How to Care for Aging Pets
1. Supplementation. We’re obviously proponents of proper diet and exercise for all animals (ourselves included!) but nutrition is comprehensive, and supplementation can support overall health in a way your clients might not believe until they see it. Our most popular products to support senior pets include Canine Plus Senior, Nu Cat Senior and Glyco-Flex Stages.
2. Understanding pet aging and cognitive decline. Tell your clients about how pet aging and human aging are similar. Placing the facts about potential cognitive and physical decline in this analogous context will help owners better understand and relate to what their pet may be experiencing, and to react appropriately.

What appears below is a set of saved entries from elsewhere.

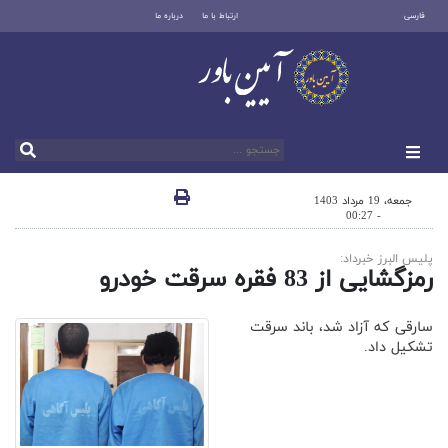
فارسی
ارتباط با ما
درباره ما
جمعه، 19 مرداد 1403
- 00:27
پليس البرز خبرداد:
رمزگشايی از 83 فقره سرقت خودرو
سارقی که آزاد شد، باند سرقت
تشکیل داد.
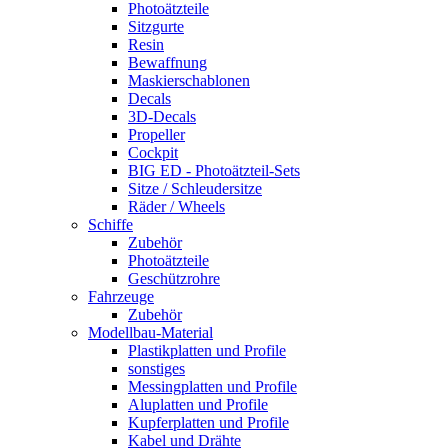
Photoätzteile
Sitzgurte
Resin
Bewaffnung
Maskierschablonen
Decals
3D-Decals
Propeller
Cockpit
BIG ED - Photoätzteil-Sets
Sitze / Schleudersitze
Räder / Wheels
Schiffe
Zubehör
Photoätzteile
Geschützrohre
Fahrzeuge
Zubehör
Modellbau-Material
Plastikplatten und Profile
sonstiges
Messingplatten und Profile
Aluplatten und Profile
Kupferplatten und Profile
Kabel und Drähte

3. Exercise is always important. This one is self-explanatory. It doesn’t matter how old you get—activity matters. Of course, that activity shouldn’t be expected to hold an energetic candle to an animals’ former activity—but it should still exist, just adapted for the senior pet.
4. Physical therapy can be beneficial. While this advice may lead you to a referral, it can also encourage your clients to come back to you for more advice and follow-ups—never a bad thing.
5. Don’t take end-of-life decisions lightly. Pet owners, as you know, want to let their pets’ lives to end (when they must) in peace. Offering in-home euthanasia for your long term clients might be a practical way to allow them to experience their pet’s aging process without worrying about its eventualities.
However you choose to address a pet’s aging, be sure all of your clients understand how important it is to maintain health throughout their animals’ lives, so that the conclusion can be just as pleasure-packed as the middle chapters.